▸ **Requirement**
Without changing a character, return the entries, but not the images they hold.

▸ **Exercise inputs**
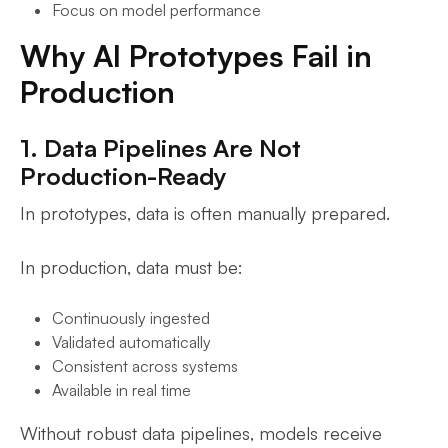
Focus on model performance
Why AI Prototypes Fail in
Production
1. Data Pipelines Are Not
Production-Ready
In prototypes, data is often manually prepared.
In production, data must be:
Continuously ingested
Validated automatically
Consistent across systems
Available in real time
Without robust data pipelines, models receive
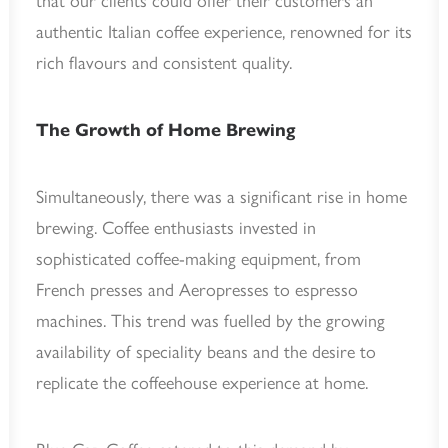
that our clients could offer their customers an
authentic Italian coffee experience, renowned for its
rich flavours and consistent quality.
The Growth of Home Brewing
Simultaneously, there was a significant rise in home
brewing. Coffee enthusiasts invested in
sophisticated coffee-making equipment, from
French presses and Aeropresses to espresso
machines. This trend was fuelled by the growing
availability of speciality beans and the desire to
replicate the coffeehouse experience at home.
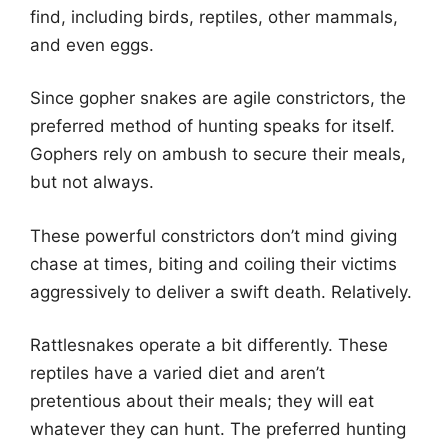
find, including birds, reptiles, other mammals,
and even eggs.
Since gopher snakes are agile constrictors, the
preferred method of hunting speaks for itself.
Gophers rely on ambush to secure their meals,
but not always.
These powerful constrictors don’t mind giving
chase at times, biting and coiling their victims
aggressively to deliver a swift death. Relatively.
Rattlesnakes operate a bit differently. These
reptiles have a varied diet and aren’t
pretentious about their meals; they will eat
whatever they can hunt. The preferred hunting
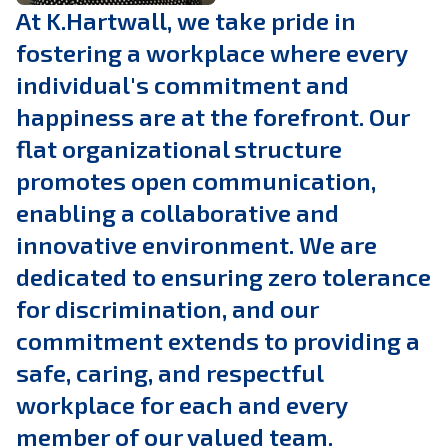
At K.Hartwall, we take pride in
fostering a workplace where every
individual's commitment and
happiness are at the forefront. Our
flat organizational structure
promotes open communication,
enabling a collaborative and
innovative environment. We are
dedicated to ensuring zero tolerance
for discrimination, and our
commitment extends to providing a
safe, caring, and respectful
workplace for each and every
member of our valued team.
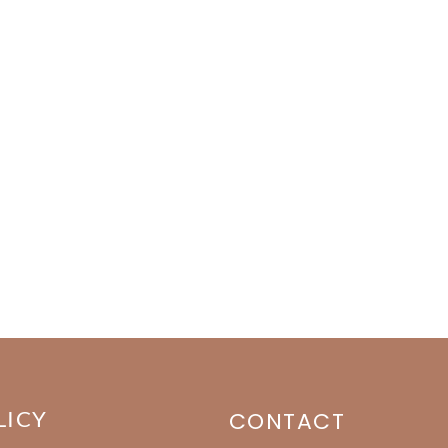
LICY
CONTACT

▸ **Task answer**
Focus on model performance
Why AI Prototypes Fail in
Production
1. Data Pipelines Are Not
Production-Ready
In prototypes, data is often manually prepared.
In production, data must be:
Continuously ingested
Validated automatically
Consistent across systems
Available in real time
Without robust data pipelines, models receive
that our clients could offer their customers an
authentic Italian coffee experience, renowned for its
rich flavours and consistent quality.
The Growth of Home Brewing
Simultaneously, there was a significant rise in home
brewing. Coffee enthusiasts invested in
sophisticated coffee-making equipment, from
French presses and Aeropresses to espresso
machines. This trend was fuelled by the growing
availability of speciality beans and the desire to
replicate the coffeehouse experience at home.
find, including birds, reptiles, other mammals,
and even eggs.
Since gopher snakes are agile constrictors, the
preferred method of hunting speaks for itself.
Gophers rely on ambush to secure their meals,
but not always.
These powerful constrictors don’t mind giving
chase at times, biting and coiling their victims
aggressively to deliver a swift death. Relatively.
Rattlesnakes operate a bit differently. These
reptiles have a varied diet and aren’t
pretentious about their meals; they will eat
whatever they can hunt. The preferred hunting
At K.Hartwall, we take pride in
fostering a workplace where every
individual's commitment and
happiness are at the forefront. Our
flat organizational structure
promotes open communication,
enabling a collaborative and
innovative environment. We are
dedicated to ensuring zero tolerance
for discrimination, and our
commitment extends to providing a
safe, caring, and respectful
workplace for each and every
member of our valued team.
LICY
CONTACT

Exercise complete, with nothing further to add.